Page images and extracted text:

/---

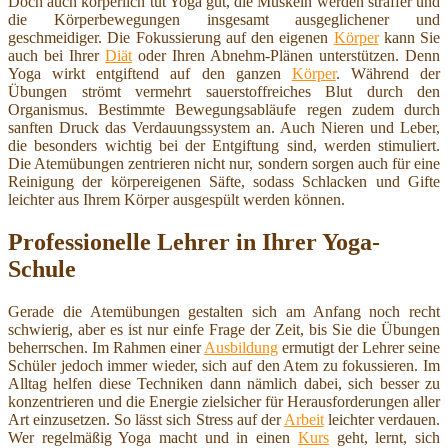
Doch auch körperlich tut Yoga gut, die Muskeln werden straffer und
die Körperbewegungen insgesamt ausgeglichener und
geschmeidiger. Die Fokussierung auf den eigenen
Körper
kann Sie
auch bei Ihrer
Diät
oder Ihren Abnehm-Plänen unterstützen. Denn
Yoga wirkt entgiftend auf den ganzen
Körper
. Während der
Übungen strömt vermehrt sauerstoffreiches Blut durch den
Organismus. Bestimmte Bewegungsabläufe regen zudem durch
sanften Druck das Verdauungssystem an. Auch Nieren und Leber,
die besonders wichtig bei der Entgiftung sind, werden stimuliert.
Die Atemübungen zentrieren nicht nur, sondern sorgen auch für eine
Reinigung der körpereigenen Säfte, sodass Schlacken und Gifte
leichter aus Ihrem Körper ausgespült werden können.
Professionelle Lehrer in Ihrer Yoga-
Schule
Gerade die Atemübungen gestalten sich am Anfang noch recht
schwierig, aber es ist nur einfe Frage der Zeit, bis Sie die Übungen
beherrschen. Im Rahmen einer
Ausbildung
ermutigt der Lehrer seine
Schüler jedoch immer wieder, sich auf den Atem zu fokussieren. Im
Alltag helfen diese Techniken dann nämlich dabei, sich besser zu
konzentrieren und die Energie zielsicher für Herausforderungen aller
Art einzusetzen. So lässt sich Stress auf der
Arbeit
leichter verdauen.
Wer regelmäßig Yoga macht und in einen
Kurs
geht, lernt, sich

\---
/---

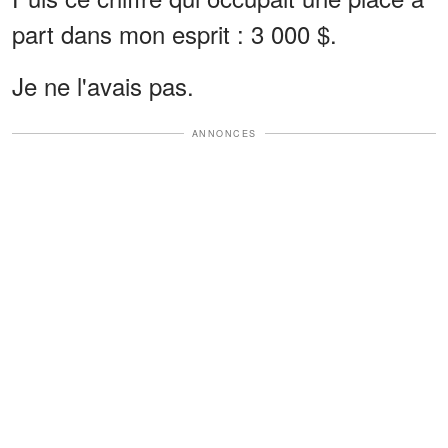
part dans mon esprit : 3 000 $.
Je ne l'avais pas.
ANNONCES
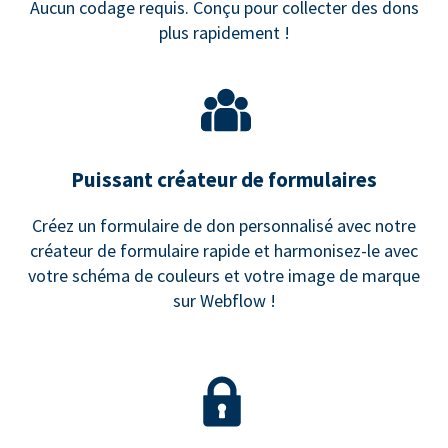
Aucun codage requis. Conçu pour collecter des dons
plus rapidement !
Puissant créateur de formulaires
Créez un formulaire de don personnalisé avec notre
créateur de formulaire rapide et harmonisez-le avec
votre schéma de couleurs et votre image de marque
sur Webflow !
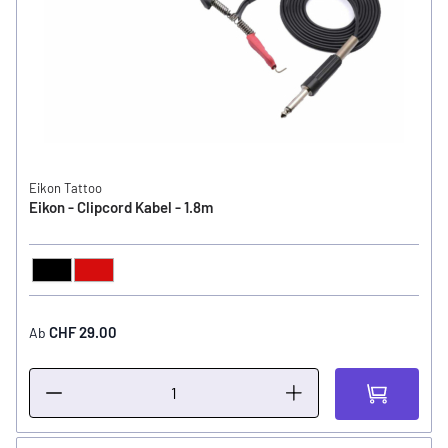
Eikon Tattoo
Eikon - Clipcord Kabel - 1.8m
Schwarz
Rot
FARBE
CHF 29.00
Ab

\---

YOUR TASK:
Among the records above, a stretch begins at the line containing "leichter aus Ihrem" and ends at the line containing "geht, lernt, sich". Restate that stretch word for word, and nothing else.

TASK ANSWER:
leichter aus Ihrem Körper ausgespült werden können.
Professionelle Lehrer in Ihrer Yoga-
Schule
Gerade die Atemübungen gestalten sich am Anfang noch recht
schwierig, aber es ist nur einfe Frage der Zeit, bis Sie die Übungen
beherrschen. Im Rahmen einer
Ausbildung
ermutigt der Lehrer seine
Schüler jedoch immer wieder, sich auf den Atem zu fokussieren. Im
Alltag helfen diese Techniken dann nämlich dabei, sich besser zu
konzentrieren und die Energie zielsicher für Herausforderungen aller
Art einzusetzen. So lässt sich Stress auf der
Arbeit
leichter verdauen.
Wer regelmäßig Yoga macht und in einen
Kurs
geht, lernt, sich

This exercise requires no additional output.